Deze beroepsgrond slaagt niet. Dat is alleen al het geval omdat appellant zijn stelling dat hij geen bemoeienis meer had met de cafetaria niet met objectieve en verifieerbare bewijsstukken heeft onderbouwd. Zijn stelling is bovendien niet aannemelijk, gelet op de overschrijvingen in de te beoordelen periode van de zakelijke rekening naar de privérekening tot een bedrag van € 8.500,-. Aannemelijk is daarom dat appellant in de te beoordelen periode over de tegoeden op de zakelijke rekening kon beschikken. De verwijzing ter zitting naar de uitspraak van de Raad van 19 november 2013, ECLI:NL:CRVB:2013:2486, leidt niet tot een ander oordeel. Het vermoeden dat de betrokkene kon beschikken over de tegoeden op de daar aan de orde zijnde rekening van een vennootschap onder firma ging niet op omdat niet in geschil was dat de vennootschap onder firma ten tijde in geding niet meer bestond en betrokkene geen vennoot meer was. Appellant heeft nu juist niet aannemelijk gemaakt dat hij geen bemoeienis meer had met de cafetaria.
4.7.
Uit 4.1 tot en met 4.6 volgt dat het hoger beroep niet slaagt.

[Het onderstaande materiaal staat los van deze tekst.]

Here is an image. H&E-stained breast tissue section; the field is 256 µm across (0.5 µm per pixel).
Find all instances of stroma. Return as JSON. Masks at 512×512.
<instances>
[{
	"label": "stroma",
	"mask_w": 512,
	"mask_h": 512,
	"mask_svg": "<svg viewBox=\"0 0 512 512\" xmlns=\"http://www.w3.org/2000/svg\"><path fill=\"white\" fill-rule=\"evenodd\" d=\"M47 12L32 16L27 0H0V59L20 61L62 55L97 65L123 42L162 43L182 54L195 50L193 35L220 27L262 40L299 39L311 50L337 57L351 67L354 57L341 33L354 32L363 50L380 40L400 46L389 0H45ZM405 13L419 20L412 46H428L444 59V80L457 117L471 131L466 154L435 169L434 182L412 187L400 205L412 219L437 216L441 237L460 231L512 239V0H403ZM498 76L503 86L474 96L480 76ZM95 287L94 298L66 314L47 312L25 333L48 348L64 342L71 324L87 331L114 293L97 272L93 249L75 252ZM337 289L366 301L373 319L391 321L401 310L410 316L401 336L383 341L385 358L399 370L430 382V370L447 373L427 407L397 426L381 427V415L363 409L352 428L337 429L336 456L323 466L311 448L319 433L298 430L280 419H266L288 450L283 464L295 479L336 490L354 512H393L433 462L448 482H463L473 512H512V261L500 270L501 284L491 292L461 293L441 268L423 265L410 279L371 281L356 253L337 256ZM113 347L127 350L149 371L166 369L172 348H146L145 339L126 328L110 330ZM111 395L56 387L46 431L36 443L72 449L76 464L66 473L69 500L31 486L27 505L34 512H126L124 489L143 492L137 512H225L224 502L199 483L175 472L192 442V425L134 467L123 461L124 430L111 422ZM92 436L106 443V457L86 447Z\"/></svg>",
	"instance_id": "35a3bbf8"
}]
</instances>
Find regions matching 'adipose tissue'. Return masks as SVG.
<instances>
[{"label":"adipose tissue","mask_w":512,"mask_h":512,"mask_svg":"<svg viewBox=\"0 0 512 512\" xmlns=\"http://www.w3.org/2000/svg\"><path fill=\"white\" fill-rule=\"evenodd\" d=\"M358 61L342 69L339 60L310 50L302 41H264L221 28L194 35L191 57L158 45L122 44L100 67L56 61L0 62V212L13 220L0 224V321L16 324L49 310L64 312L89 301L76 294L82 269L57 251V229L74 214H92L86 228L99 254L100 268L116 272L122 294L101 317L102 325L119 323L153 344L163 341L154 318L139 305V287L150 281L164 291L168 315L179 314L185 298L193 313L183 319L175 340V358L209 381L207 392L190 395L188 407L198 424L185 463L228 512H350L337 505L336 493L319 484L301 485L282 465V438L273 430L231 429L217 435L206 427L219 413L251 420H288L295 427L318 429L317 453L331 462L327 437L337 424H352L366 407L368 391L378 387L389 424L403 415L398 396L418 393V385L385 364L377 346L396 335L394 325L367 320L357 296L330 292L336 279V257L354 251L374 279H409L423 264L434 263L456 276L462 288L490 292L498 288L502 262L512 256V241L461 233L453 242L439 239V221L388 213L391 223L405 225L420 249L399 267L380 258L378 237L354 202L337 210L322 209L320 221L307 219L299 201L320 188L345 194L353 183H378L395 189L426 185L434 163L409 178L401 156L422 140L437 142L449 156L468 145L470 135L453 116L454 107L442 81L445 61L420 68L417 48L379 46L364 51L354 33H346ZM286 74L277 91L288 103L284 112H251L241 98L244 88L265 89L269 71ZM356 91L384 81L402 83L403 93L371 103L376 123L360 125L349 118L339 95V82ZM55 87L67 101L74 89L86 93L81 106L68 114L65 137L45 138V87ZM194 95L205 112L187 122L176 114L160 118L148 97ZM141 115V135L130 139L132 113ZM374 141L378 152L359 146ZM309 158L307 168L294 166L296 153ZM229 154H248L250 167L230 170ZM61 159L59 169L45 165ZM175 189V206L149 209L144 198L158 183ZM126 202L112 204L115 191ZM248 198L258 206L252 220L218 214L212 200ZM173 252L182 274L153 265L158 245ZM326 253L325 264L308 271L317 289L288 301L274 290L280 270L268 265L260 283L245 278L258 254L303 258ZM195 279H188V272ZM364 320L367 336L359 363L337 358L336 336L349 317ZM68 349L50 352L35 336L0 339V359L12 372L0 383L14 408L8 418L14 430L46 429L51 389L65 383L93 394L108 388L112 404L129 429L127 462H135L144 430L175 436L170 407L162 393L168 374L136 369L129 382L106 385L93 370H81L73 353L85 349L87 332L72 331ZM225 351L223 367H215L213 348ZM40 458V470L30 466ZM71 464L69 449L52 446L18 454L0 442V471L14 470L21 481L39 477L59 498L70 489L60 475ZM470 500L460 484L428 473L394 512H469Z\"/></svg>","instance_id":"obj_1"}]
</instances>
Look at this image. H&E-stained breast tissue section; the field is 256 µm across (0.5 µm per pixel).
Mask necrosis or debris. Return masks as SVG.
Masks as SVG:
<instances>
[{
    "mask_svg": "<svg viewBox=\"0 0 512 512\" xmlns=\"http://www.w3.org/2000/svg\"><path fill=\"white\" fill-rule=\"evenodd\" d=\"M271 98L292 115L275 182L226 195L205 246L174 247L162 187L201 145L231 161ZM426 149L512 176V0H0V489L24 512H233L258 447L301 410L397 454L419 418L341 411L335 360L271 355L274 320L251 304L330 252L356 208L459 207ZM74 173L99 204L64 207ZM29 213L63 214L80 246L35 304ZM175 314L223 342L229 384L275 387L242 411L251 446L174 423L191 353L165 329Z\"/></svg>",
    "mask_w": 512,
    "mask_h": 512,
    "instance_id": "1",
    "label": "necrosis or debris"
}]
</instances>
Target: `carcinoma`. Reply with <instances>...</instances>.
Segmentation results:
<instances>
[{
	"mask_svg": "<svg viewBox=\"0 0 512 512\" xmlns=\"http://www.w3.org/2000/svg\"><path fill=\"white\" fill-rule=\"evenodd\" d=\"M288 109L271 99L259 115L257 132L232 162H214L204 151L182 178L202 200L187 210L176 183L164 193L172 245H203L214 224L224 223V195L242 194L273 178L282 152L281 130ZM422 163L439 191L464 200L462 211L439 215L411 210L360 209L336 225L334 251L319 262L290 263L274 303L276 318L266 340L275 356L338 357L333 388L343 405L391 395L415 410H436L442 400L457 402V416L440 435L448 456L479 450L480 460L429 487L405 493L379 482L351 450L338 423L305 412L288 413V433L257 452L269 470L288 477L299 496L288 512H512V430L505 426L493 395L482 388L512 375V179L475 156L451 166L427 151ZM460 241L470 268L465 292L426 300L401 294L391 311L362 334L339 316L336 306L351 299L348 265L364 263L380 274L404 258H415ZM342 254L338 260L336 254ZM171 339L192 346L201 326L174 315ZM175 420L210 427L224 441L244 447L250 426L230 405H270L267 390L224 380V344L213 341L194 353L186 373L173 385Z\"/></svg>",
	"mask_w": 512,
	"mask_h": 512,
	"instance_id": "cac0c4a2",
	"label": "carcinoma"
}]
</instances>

De aangevallen uitspraak zal worden bevestigd.
5. Voor een veroordeling in de proceskosten bestaat geen aanleiding.

BESLISSING

De Centrale Raad van Beroep bevestigt de aangevallen uitspraak.
Deze uitspraak is gedaan door P.W. van Straalen, in tegenwoordigheid van B. Beerens als griffier. De beslissing is uitgesproken in het openbaar op 13 juli 2021.